His choice of words was almost amusing. She found it easier to breathe without staring at all his flesh, remembering where she’d pressed her lips, how she’d licked the salt from his skin. It was as if she were a different person in the night. “Please allow me to dress first. I’ll have Nell send up breakfast, and we can eat here in privacy, where no one will overhear us.”

“Very well.”

“Come in, Nell,” Cecilia called, trying not to sound relieved.

As the maid bustled in, Cecilia knew her own face was bright red. The counterpane was in a pile near the chaise longue, and to her horror, her nightgown was in a discarded heap nearby.

“I’ve a bath on its way, Lady Blackthorne,” Nell said, nodding politely to Michael. “Milord, Tom tells me he’s seein’ to one for you.”

“My thanks, Nell,” he said.

Then, to Cecilia’s surprise, he took her hand and brought it to his lips. She wanted to pull away, to furiously ask if he’d heard anything she said.

“Until breakfast, Cecilia,” he murmured, and in his eyes was a promise that their discussion wasn’t over yet.

She couldn’t help but stare after him as he started to leave the room.

Suddenly, Nell called, “Wait, milord, I’ve a message for ye.

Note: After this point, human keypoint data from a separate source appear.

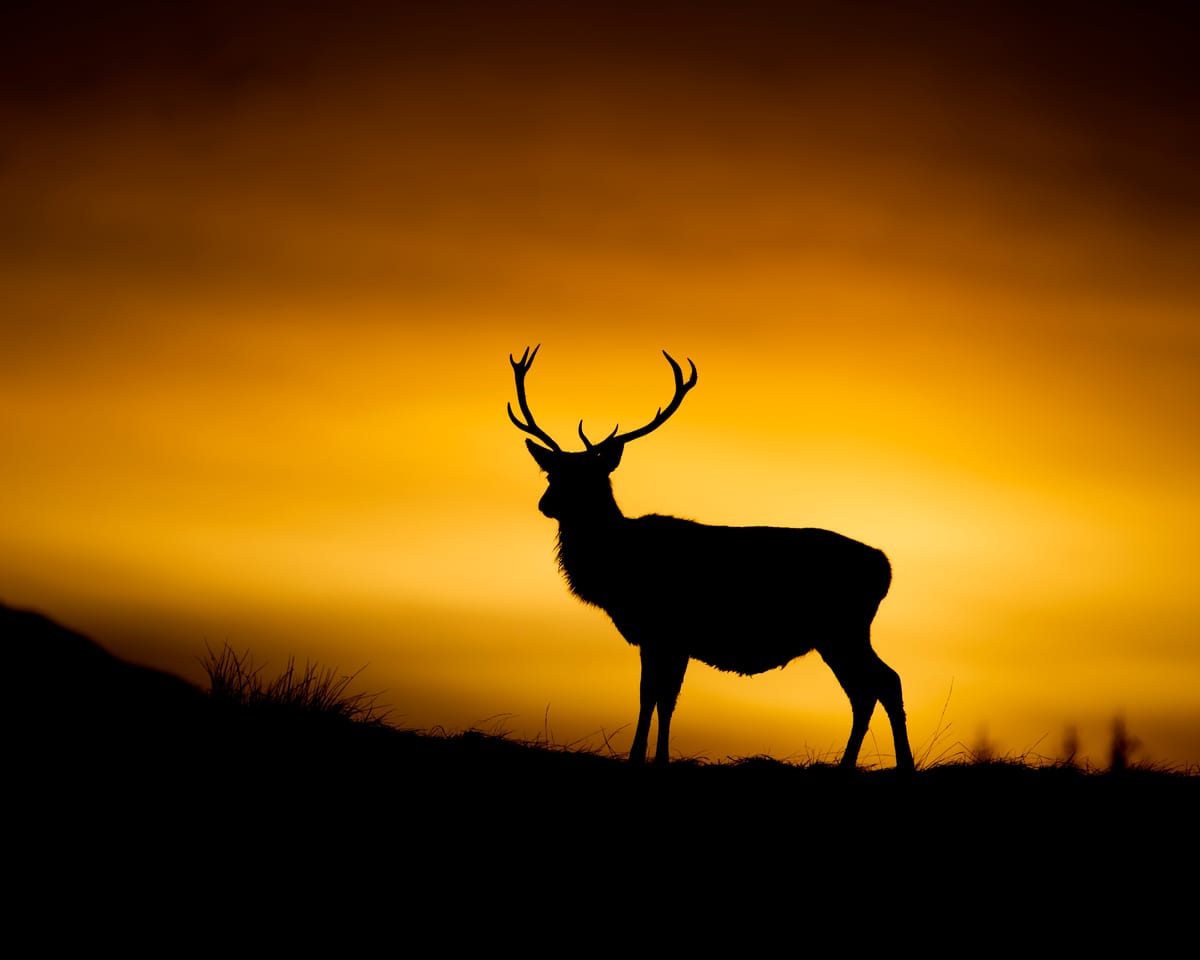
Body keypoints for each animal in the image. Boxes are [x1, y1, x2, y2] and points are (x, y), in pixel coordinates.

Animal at [509, 345, 915, 771]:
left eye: (589, 477)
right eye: (551, 474)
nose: (545, 504)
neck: (617, 567)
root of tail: (885, 567)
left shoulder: (665, 629)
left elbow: (655, 696)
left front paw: (646, 758)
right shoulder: (666, 637)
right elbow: (659, 697)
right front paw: (653, 757)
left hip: (844, 628)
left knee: (883, 682)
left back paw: (899, 763)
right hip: (839, 634)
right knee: (870, 688)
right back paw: (855, 764)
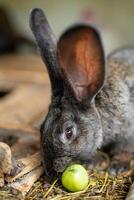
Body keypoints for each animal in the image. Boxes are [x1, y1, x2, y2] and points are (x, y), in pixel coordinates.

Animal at [29, 7, 134, 175]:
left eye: (69, 132)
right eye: (42, 128)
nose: (51, 168)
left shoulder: (129, 131)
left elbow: (124, 149)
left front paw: (117, 166)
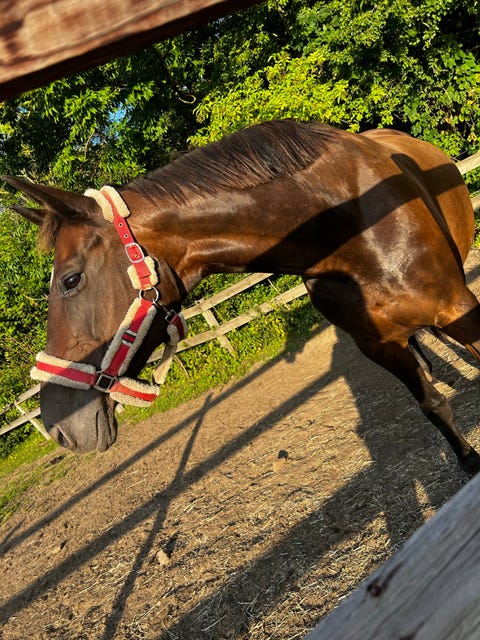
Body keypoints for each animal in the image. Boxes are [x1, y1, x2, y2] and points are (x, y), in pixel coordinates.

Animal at [4, 119, 480, 474]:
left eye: (70, 280)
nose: (60, 430)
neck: (352, 226)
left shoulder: (461, 310)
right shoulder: (377, 345)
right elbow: (432, 403)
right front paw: (466, 459)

In the commotion of Lady Blackthorne’s scare yesterday, and then dinner, Will forgot to let ye know he returned with a letter from yer family.”

“Returned?” Michael said blankly.

Cecilia winced. “Because of yesterday’s ... upheaval, I forgot to tell you that I sent a letter to your family first thing in the morning inviting them for a visit.” He frowned at her, and she hurried on. “I felt bad that you’d delayed visiting them, and I didn’t want your mother to think that a woman of poor manners had married her son.”

When he narrowed his eyes, it was obvious that he didn’t believe her explanation for even a moment.

But he turned to Nell. “And where is the message?”

She removed a sealed envelope from a pocket in her apron and handed it to him. Without looking at Cecilia, he left the room.

She stared after him, feeling both guilty she hadn’t told him and irritated that he had chosen not to share the letter with her. But, of course, she would hate it if he’d gone behind her back in the same manner. Her actions seemed ... underhanded.

She heard Nell moving about the room, humming even as she picked up the nightgown. There was nothing normal about this situation, though Nell pretended otherwise. When the maid began to remove the bedsheets, Cecilia groaned and closed her eyes, remembering that there might be evidence of her “wedding night.”

“Now there’s nothin’ to be shy about, milady,” Nell said matter-of-factly. “I knew the moment you were left to die in that hole that his lordship would never let you sleep alone. And such a virile man as hisself? O’ course he would never be able to keep his hands from his own wife, beauty that ye are. And I say it’s about time. Everyone could see how fascinated ye both were with the other.”

“Everyone but me, apparently,” Cecilia said grumpily, sitting down at her dressing table and glancing at the mirror. She stared in horror at her wild hair, her bare throat, the gaping dressing gown that showed far too much of her breasts. “Good lord!”

“That’s what a man likes to see in the mornin’,” Nell said with satisfaction.